Structurlam in Penticton is at the forefront of mass timber and is naturally an advocate for tall wood, especially in the Okanagan.
“It’s very important to the struggling B.C. forest industry to have more wood used in construction,” said WoodWorksBC executive director Lynn Embury-Williams, who was in Kelowna for the mass timber conference.
“Allowing four- and five-storey buildings to be built of wood saw 450 mid-rises that would otherwise have to be built of concrete and steel go up in B.C. in the last few years. The use of wood for buildings of up to 12 storeys could double the amount of wood needed for construction.”
You might think wood is a fire hazard and isn’t as strong as concrete and steel.

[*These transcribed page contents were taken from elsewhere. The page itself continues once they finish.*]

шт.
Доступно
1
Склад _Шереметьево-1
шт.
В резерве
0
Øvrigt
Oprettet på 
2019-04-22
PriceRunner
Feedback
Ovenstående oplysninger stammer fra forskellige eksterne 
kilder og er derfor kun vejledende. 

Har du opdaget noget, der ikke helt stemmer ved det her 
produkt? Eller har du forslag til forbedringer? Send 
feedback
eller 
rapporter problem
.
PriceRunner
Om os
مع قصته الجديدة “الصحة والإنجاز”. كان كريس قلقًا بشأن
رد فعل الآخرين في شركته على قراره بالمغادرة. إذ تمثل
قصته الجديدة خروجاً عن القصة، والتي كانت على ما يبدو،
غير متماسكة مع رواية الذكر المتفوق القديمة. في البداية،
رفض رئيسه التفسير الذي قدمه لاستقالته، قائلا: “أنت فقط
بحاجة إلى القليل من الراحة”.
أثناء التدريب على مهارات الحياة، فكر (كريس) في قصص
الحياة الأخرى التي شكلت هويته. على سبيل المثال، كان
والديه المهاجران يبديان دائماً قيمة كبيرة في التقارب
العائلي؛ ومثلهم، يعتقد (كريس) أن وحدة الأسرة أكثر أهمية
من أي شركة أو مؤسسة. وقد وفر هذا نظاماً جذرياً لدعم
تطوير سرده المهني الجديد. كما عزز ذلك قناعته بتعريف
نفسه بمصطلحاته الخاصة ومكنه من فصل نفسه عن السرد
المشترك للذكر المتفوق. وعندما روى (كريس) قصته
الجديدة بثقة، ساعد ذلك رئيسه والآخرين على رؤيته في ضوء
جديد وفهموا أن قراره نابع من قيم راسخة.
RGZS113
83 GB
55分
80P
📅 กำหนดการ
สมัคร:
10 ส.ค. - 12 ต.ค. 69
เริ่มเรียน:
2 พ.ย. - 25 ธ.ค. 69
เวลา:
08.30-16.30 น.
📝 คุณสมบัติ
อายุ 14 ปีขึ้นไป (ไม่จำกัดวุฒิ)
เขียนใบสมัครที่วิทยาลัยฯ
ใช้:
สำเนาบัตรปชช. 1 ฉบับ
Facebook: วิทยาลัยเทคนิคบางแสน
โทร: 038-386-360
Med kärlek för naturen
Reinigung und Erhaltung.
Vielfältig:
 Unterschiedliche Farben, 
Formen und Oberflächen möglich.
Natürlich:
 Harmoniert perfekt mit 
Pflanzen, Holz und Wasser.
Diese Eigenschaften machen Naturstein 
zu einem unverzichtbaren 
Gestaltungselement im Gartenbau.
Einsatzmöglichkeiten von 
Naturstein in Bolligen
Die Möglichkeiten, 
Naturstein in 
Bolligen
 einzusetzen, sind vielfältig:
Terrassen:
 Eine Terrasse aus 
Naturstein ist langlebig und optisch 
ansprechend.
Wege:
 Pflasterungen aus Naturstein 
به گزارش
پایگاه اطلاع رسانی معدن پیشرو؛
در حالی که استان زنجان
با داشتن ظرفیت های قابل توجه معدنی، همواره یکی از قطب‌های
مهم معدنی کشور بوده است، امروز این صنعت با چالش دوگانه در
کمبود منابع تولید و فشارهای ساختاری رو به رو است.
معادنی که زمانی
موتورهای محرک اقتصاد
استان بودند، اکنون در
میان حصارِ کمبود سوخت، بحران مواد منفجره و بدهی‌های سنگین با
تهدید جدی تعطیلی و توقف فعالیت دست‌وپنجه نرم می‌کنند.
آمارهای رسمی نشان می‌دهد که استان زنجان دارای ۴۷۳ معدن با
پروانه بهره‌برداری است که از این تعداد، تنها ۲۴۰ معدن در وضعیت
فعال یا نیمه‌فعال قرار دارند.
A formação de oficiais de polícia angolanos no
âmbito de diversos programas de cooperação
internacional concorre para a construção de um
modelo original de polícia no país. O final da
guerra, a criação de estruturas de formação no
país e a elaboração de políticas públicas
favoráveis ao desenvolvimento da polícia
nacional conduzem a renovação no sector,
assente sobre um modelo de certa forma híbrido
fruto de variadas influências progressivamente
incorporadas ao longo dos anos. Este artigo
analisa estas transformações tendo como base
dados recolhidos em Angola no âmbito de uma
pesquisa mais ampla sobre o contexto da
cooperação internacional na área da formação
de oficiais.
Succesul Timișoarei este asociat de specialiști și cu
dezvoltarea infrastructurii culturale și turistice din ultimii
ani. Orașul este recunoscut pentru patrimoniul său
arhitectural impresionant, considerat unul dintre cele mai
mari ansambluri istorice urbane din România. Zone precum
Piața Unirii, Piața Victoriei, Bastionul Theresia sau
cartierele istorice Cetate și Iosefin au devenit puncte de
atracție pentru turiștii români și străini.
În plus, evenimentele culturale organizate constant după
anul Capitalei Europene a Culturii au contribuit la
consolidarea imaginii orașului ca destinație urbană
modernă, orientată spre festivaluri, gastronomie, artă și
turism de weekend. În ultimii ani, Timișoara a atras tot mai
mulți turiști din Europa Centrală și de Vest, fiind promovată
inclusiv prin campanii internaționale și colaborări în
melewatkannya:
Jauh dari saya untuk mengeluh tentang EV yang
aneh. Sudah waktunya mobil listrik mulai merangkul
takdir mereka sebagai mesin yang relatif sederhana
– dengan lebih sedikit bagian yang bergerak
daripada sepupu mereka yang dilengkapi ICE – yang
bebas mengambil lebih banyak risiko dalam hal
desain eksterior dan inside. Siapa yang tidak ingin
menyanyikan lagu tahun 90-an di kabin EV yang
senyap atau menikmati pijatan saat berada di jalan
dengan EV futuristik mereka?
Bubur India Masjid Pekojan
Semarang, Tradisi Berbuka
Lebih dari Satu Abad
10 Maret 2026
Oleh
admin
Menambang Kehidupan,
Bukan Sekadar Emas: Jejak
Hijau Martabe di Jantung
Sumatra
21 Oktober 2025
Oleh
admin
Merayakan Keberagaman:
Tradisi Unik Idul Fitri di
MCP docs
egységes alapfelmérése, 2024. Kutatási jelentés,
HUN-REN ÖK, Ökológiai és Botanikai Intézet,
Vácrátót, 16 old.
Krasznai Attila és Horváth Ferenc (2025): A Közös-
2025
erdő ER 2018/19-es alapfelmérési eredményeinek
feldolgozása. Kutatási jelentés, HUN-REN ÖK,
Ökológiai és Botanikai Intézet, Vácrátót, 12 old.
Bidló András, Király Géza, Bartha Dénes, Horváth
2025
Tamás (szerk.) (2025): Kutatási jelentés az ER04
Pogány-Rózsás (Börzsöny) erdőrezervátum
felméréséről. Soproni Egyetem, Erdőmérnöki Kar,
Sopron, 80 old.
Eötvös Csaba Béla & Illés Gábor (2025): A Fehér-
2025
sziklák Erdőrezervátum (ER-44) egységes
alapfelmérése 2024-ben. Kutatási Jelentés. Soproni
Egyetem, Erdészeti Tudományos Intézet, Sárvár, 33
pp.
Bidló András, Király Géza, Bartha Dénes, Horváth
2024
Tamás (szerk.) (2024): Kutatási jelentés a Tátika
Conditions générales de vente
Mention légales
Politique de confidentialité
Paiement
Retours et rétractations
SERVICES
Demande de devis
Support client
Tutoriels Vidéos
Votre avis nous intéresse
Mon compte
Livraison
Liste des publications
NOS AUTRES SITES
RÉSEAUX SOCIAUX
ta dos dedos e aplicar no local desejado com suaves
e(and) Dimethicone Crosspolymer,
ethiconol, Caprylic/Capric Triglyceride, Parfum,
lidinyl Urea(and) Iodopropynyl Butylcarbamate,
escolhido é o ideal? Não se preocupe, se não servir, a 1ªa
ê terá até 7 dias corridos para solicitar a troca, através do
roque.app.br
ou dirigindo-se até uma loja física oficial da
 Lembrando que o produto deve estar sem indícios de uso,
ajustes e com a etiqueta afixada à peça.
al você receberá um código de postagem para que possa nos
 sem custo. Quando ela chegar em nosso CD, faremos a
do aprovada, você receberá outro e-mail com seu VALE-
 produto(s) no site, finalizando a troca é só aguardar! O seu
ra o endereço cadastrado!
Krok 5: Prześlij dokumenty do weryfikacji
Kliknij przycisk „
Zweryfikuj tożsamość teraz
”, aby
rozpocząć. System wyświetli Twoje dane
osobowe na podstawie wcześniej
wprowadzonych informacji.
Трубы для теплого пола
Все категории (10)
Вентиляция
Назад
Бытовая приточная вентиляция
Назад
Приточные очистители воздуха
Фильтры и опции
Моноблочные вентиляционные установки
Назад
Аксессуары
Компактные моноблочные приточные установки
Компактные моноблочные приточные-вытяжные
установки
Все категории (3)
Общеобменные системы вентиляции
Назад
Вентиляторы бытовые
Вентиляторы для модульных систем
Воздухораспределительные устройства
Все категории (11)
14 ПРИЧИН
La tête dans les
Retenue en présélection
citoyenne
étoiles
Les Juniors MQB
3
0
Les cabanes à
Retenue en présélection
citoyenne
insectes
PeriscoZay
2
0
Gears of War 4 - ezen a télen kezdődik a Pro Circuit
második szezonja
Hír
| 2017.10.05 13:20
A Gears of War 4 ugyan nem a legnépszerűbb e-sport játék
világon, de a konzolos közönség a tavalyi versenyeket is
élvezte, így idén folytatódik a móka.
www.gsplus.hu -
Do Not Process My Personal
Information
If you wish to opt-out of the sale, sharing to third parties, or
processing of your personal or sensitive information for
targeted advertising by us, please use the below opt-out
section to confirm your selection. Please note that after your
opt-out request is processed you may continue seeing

However, in mass timber formation, wood is just as strong as concrete and steel, and a five-ply, cross-laminated timber panel wall lasts about three hours in a 1,800-Fahrenheit fire, which exceeds the two-hour rating that most building codes require.
In addition, wood traps carbon, is a renewable resource, supports the forestry economy, is comparable in cost to concrete and steel, and allows for quicker construction because mass timber components are manufactured off site and assembled on site.
“We’ve been learning to be innovative with wood and it’s paying off,” said Embury-Williams.
“This is the beginning of a very strong trend.”
As an example of tall wood construction, UBC Vancouver was allowed to build the 18-storey Brock Commons students’ residence a couple of years ago.
Forestry-reliant Prince George also built the eight-storey Wood Innovation Design Centre before the new rules came into place to showcase mass timber’s versatility.